Kartir, an influential Sasanian priest of the late 3rd century, left an inscription in Naqsh-e Rajab in the Chamgan mountain. The inscription is located about one kilometer south of the ancient city of Istakhr, and about three kilometers north of Persepolis. In Naqsh-e Rajab, there are also some figures of Ardashir I and Shapur I. Kartir's inscription is incised next to a relief of Ahura Mazda appointing Ardashir I as the Shahanshah of Ērānshahr. Kartir was the only non-royal person in Sasanian Iran who was granted the right to have an inscription.

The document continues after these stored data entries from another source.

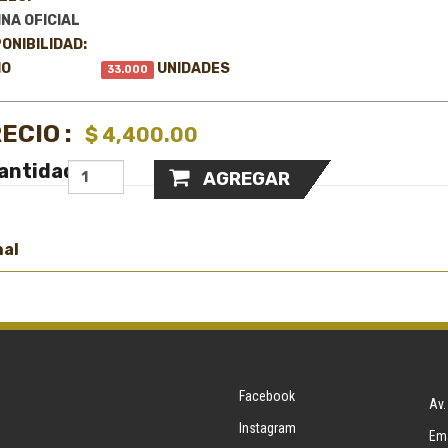
NA OFICIAL
ONIBILIDAD:
IO
UNIDADES
33.000
ECIO :
$ 4,400.00
antidad
AGREGAR
nal
Facebook
Av.
Instagram
Ema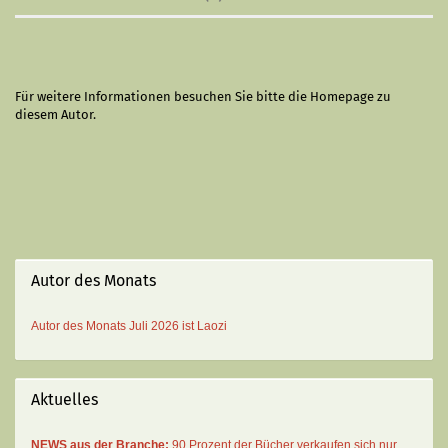
Für weitere Informationen besuchen Sie bitte die
Homepage
zu
diesem Autor.
Autor des Monats
Autor des Monats
Juli 2026 ist
Laozi
Aktuelles
NEWS aus der Branche:
90 Prozent der Bücher verkaufen sich nur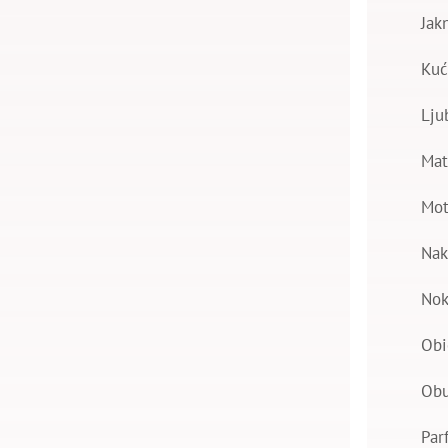
Jak
Kuć
Lju
Mat
Mot
Nak
Nok
Obi
Ob
Par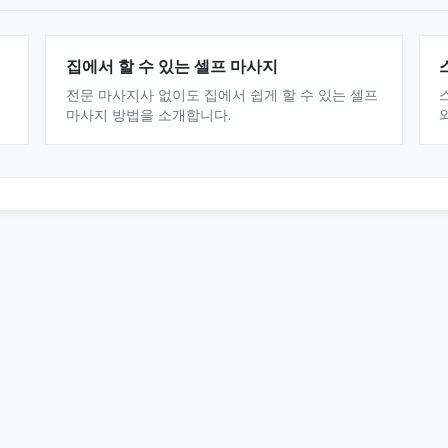
집에서 할 수 있는 셀프 마사지
전문 마사지사 없이도 집에서 쉽게 할 수 있는 셀프
마사지 방법을 소개합니다.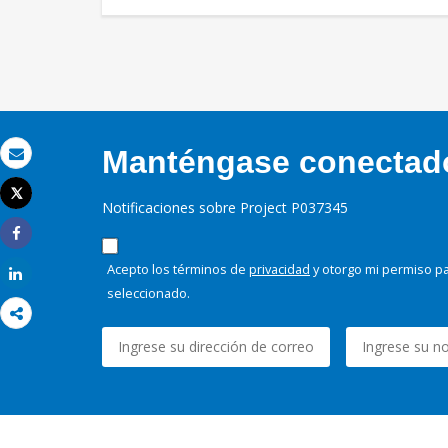
Manténgase conectado,
Correo electrónico
Tweet
Notificaciones sobre Project P037345
Imprimir
Share
Acepto los términos de
privacidad
y otorgo mi permiso pa
Share
seleccionado.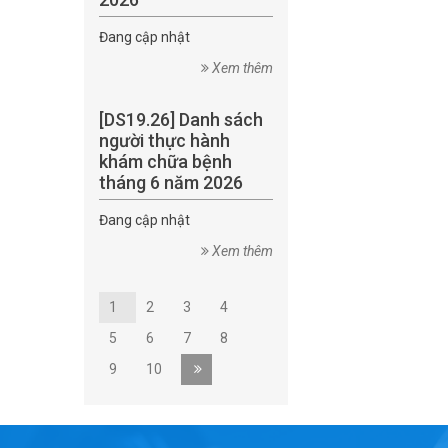
Đang cập nhật
Xem thêm
[DS19.26] Danh sách
người thực hành
khám chữa bệnh
tháng 6 năm 2026
Đang cập nhật
Xem thêm
1
2
3
4
5
6
7
8
9
10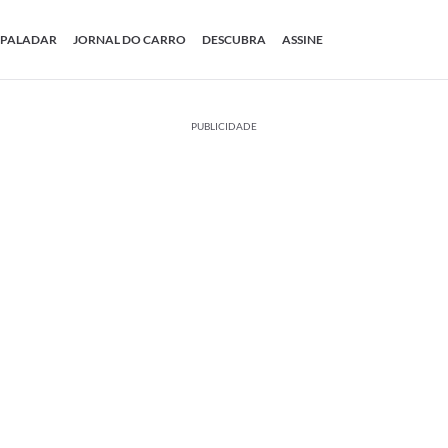
PALADAR
JORNAL DO CARRO
DESCUBRA
ASSINE
PUBLICIDADE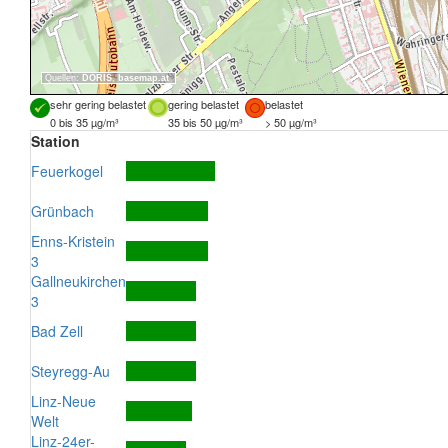
Quellen:
DORIS
,
basemap.at
sehr gering belastet
gering belastet
belastet
0 bis 35 µg/m³
35 bis 50 µg/m³
> 50 µg/m³
Station
Feuerkogel
Grünbach
Enns-Kristein
3
Gallneukirchen
3
Bad Zell
Steyregg-Au
Linz-Neue
Welt
Linz-24er-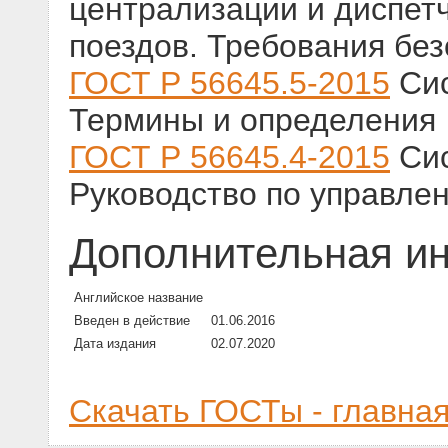
централизации и диспет
поездов. Требования без
ГОСТ Р 56645.5-2015
Сис
Термины и определения
ГОСТ Р 56645.4-2015
Сис
Руководство по управле
Дополнительная и
Английское название
Введен в действие
01.06.2016
Дата издания
02.07.2020
Скачать ГОСТы - главна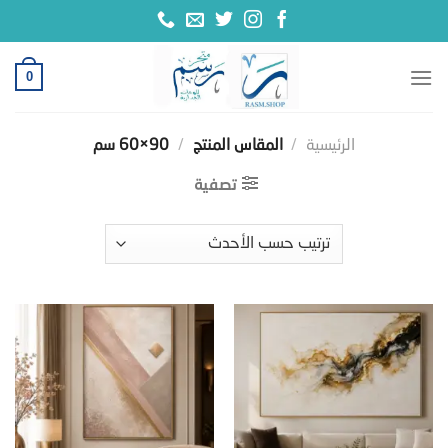
خطي
لمحتوى
0
الرئيسية
/
المقاس المنتج
/
90×60 سم
تصفية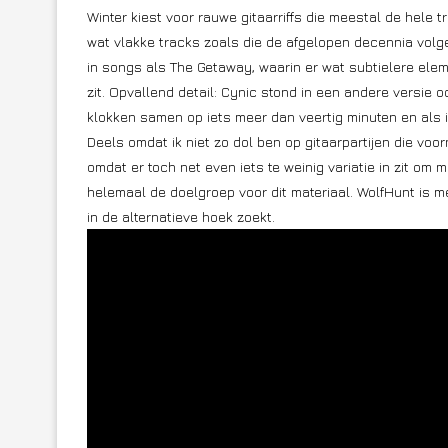
Winter kiest voor rauwe gitaarriffs die meestal de hele
wat vlakke tracks zoals die de afgelopen decennia volge
in songs als The Getaway, waarin er wat subtielere eleme
zit. Opvallend detail: Cynic stond in een andere versie 
klokken samen op iets meer dan veertig minuten en als ik
Deels omdat ik niet zo dol ben op gitaarpartijen die vo
omdat er toch net even iets te weinig variatie in zit om 
helemaal de doelgroep voor dit materiaal. WolfHunt is m
in de alternatieve hoek zoekt.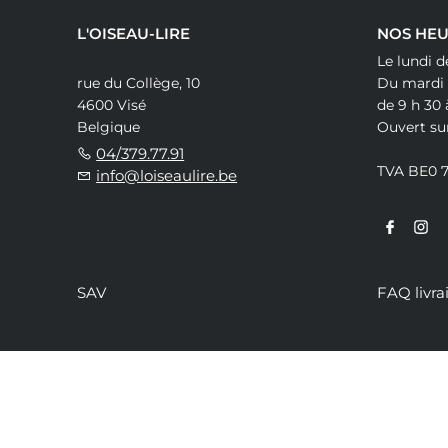
L'OISEAU-LIRE
NOS HEU
Le lundi d
rue du Collège, 10
Du mardi
4600 Visé
de 9 h 30 
Belgique
Ouvert su
04/379.77.91
TVA BE0 
info@loiseaulire.be
SAV
FAQ livra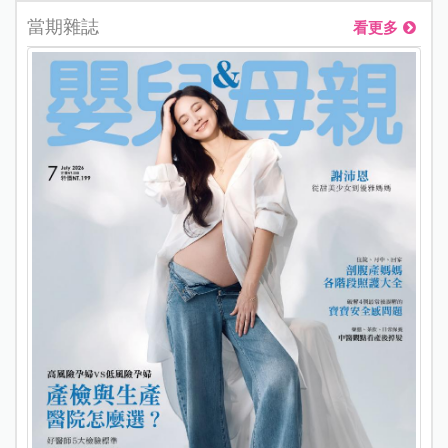
當期雜誌
看更多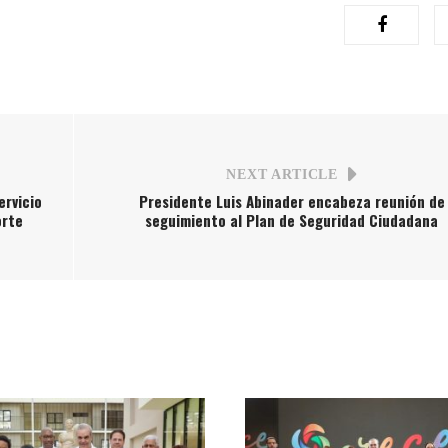
NEXT ARTICLE
ervicio
Presidente Luis Abinader encabeza reunión de
orte
seguimiento al Plan de Seguridad Ciudadana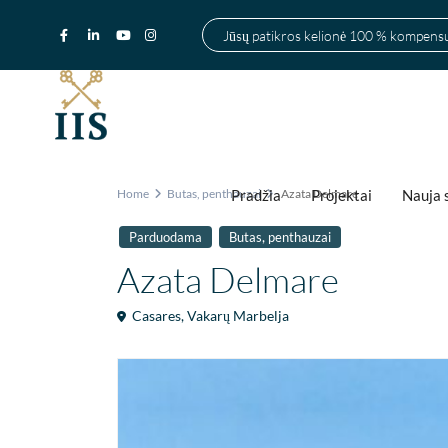
Jūsų patikros kelionė 100 % kompen
Pradžia
Projektai
Nauja 
Home
Butas
,
penthauzai
Azata Delmare
,
Parduodama
Butas
penthauzai
Azata Delmare
Casares
,
Vakarų Marbelja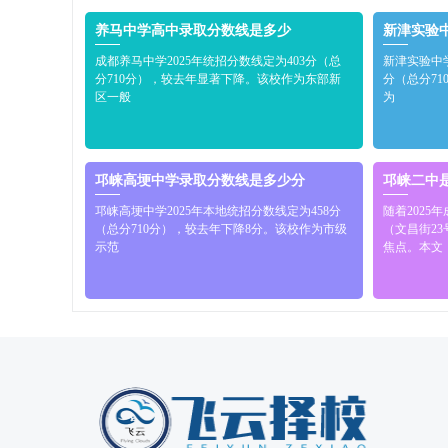
养马中学高中录取分数线是多少
新津实验
成都养马中学2025年统招分数线定为403分（总
新津实验中学
分710分），较去年显著下降。该校作为东部新
分（总分71
区一般
为
邛崃高埂中学录取分数线是多少分
邛崃二中
邛崃高埂中学2025年本地统招分数线定为458分
随着202
（总分710分），较去年下降8分。该校作为市级
（文昌街2
示范
焦点。本文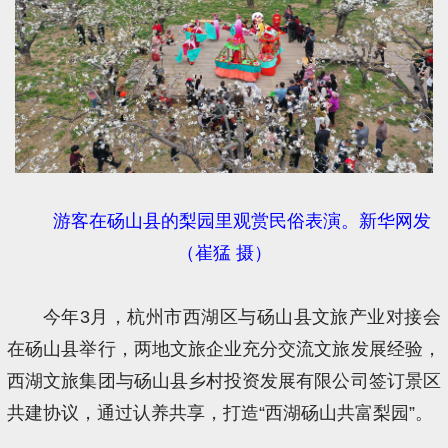
游客在砀山县的梨园里观赏民俗表演。新华网发
（崔猛 摄）
今年3月，杭州市西湖区与砀山县文旅产业对接会
在砀山县举行，两地文旅企业充分交流文旅发展经验，
西湖文旅集团与砀山县乡村投资发展有限公司签订景区
共建协议，通过认养共享，打造“西湖砀山共富梨园”。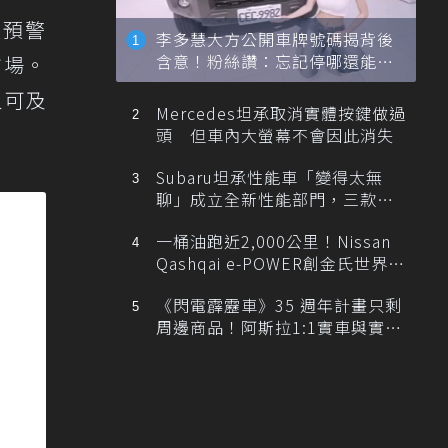
速預警
李多慧大方公開車牌號碼揭背後
含意！粉絲讚：忘記停哪還能幫
市場。
忙找車
人可及
Mercedes坦承取消實體按鍵做過
頭 但車內大螢幕不會因此消失
Subaru坦承性能車「變得太無
聊」成立全新性能部門，三款手
排跑車開發中！
一桶油跑近2,000公里！Nissan
Qashqai e-POWER創金氏世界紀
錄
《閃電霹靂車》35 週年計畫只剩
周邊商品！阿斯拉1:1實車與實體
展覽雙雙喊卡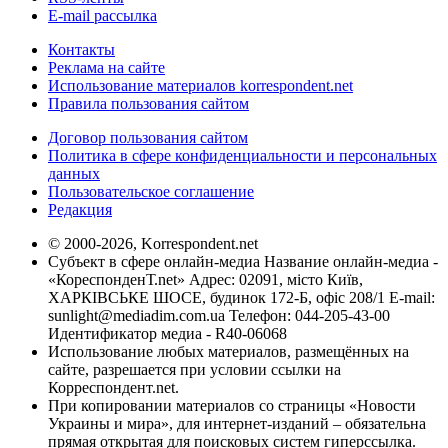
E-mail рассылка
Контакты
Реклама на сайте
Использование материалов korrespondent.net
Правила пользования сайтом
Договор пользования сайтом
Политика в сфере конфиденциальности и персональных
данных
Пользовательское соглашение
Редакция
© 2000-2026, Korrespondent.net
Субъект в сфере онлайн-медиа Название онлайн-медиа -
«КореспонденТ.net» Адрес: 02091, місто Київ,
ХАРКІВСЬКЕ ШОСЕ, будинок 172-Б, офіс 208/1 E-mail:
sunlight@mediadim.com.ua
Телефон: 044-205-43-00
Идентификатор медиа - R40-06068
Использование любых материалов, размещённых на
сайте, разрешается при условии ссылки на
Корреспондент.net.
При копировании материалов со страницы «Новости
Украины и мира», для интернет-изданий – обязательна
прямая открытая для поисковых систем гиперссылка.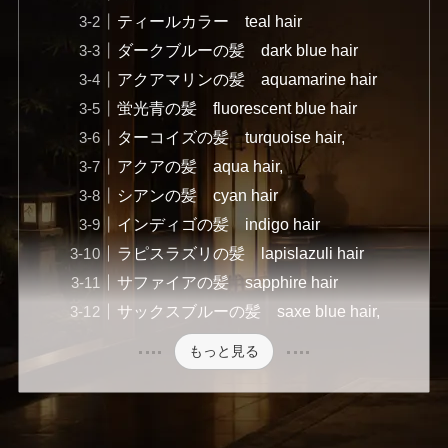
ティールカラー teal hair
ダークブルーの髪 dark blue hair
アクアマリンの髪 aquamarine hair
蛍光青の髪 fluorescent blue hair
ターコイズの髪 turquoise hair,
アクアの髪 aqua hair,
シアンの髪 cyan hair
インディゴの髪 indigo hair
ラピスラズリの髪 lapislazuli hair
サファイアの髪 sapphire hair
サックスブルーの髪 saxe blue hair,
もっと見る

Kartir's inscription contains 31 lines in Middle Persian and on the left side of it, a portrait of Kartir himself is incised. The text introduces Kartir and briefly describes his ascent (Kardegān). Kartir also has two other inscriptions in Naqsh-e Rostam and Sar Mashhad that describe his ascent in more detail. He wants the reader to follow the path of Ahura Mazda like him and briefly lists his deeds, like building fire temples and devoting property to other Mobads. He then lists his titles in the Sasanian court: "mobad and herbad" in the time of Shapur I, "Kartir, the mobad of Hormozd" in the time of Hormozd I and Bahram I, and "Mobad Kartir whose soul Bahram and Hormozd saved" at the time of Bahram II. This part is described in more detail in 3 other inscriptions he has left behind. At the end, he mentions a certain "Bōkhtag" as his "dabir" (scribe).